Note: If this were drawn to scale, you wouldn't even be able to see the Industrial phase, and the farming phase would be a small sliver
You can apply this simple framework (Wild, Domesticated, Industrial), not just to food, but to all lifestyle aspects related to health. I'll be using this framework in my book -- it's not original to me, it's a standard way to look at human history in anthropology.
A few additional points:
- The reason why I advocate a hunter-gatherer diet is that humans tended to be physically healthy living as hunter-gatherers in the wild. We'll review some of that evidence in future posts.
- To eat a traditional Farmer's Diet, you don't need to live on a farm and be a farmer. Similarly, to eat a hunter-gatherer diet, you don't need to live in the wild and be a hunter-gatherer. You need to replicate the key aspects of the diet and lifestyle.
- There are beneficial foods and technologies from modern times (duh) -- let's take the best of the old with the best of the new.
- We can argue all day long about what the "true" paleo diet is. How much saturated fat, how much seasonal eating, how much meat. Blah, blah, blah. The historical reality is that there were many hunter-gatherer diets. This is the difficulty of creating a single set of food guidelines for the Paleo Challenge.
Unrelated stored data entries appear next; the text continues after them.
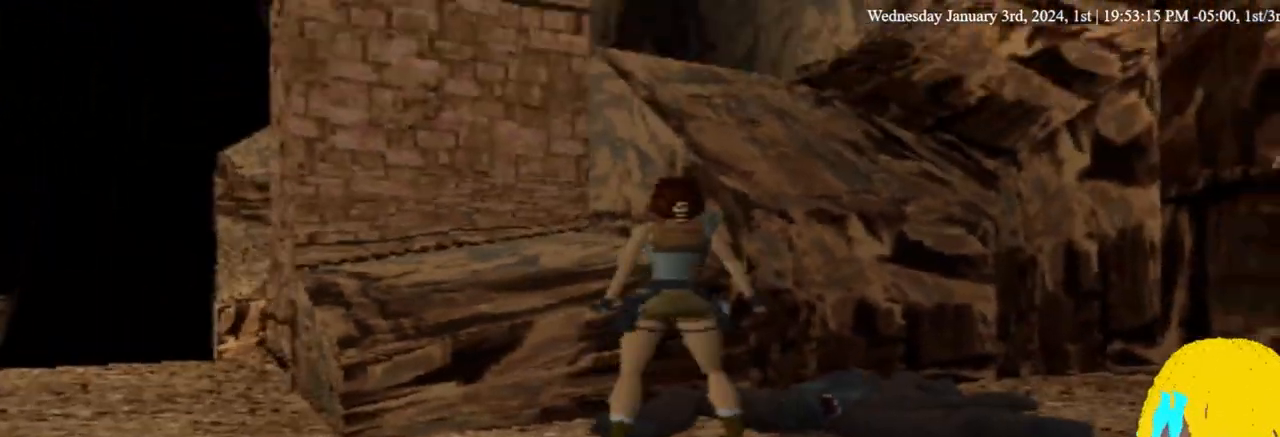
{"dt_ms": 500, "buttons": ["DPAD_RIGHT"], "left_stick": "center", "right_stick": "center", "events": []}
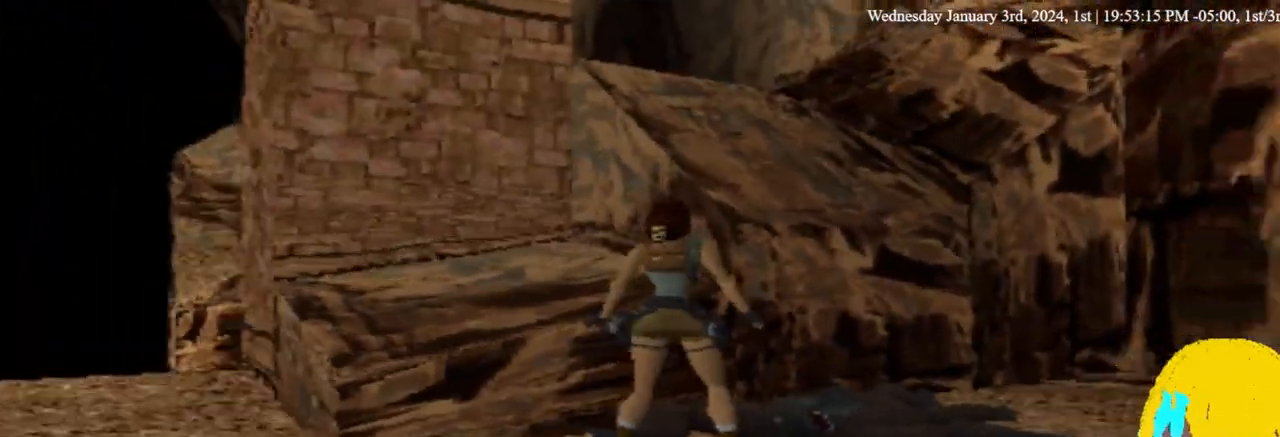
{"dt_ms": 500, "buttons": [], "left_stick": "center", "right_stick": "center", "events": [[400, "DPAD_RIGHT", "up"]]}
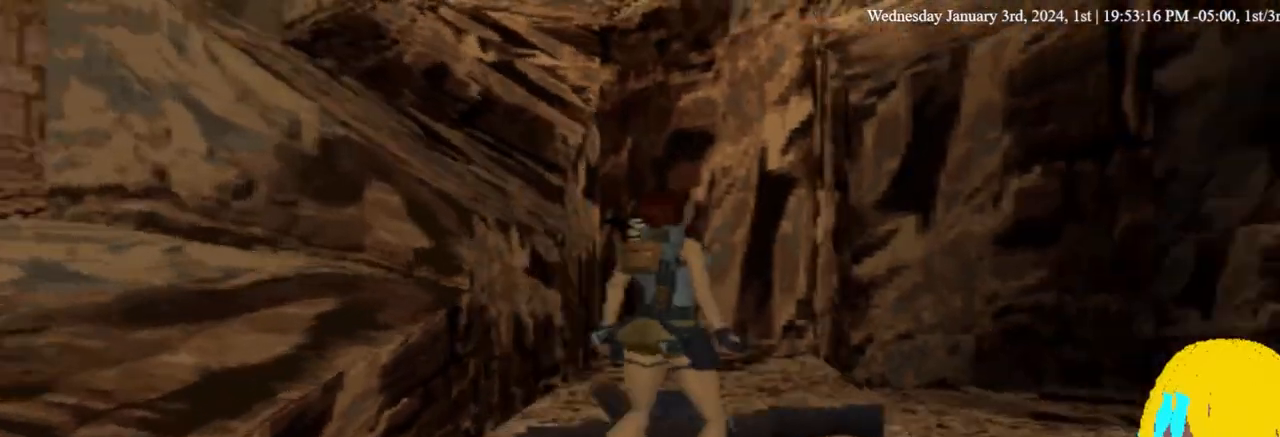
{"dt_ms": 500, "buttons": ["DPAD_UP"], "left_stick": "center", "right_stick": "center", "events": [[367, "DPAD_UP", "down"]]}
The more important point is that you adopt a hunter-gatherer diet, not the hunter-gatherer diet (there isn't one).
There are tons of resources to explore how to get started: PaNu, Paleo Intro, Paleo Diet, or CrossFit NYC. Or buy one of these books -- it doesn't really matter which one:
And you know what, pick any of these approaches for the Paleo Challenge. But you have to pick something and stick to it. Fundamentally, they all boil down to a simple recommendation:
Step 1: Don't eat processed foods
Step 2: Eat wild
Pretty simple, right?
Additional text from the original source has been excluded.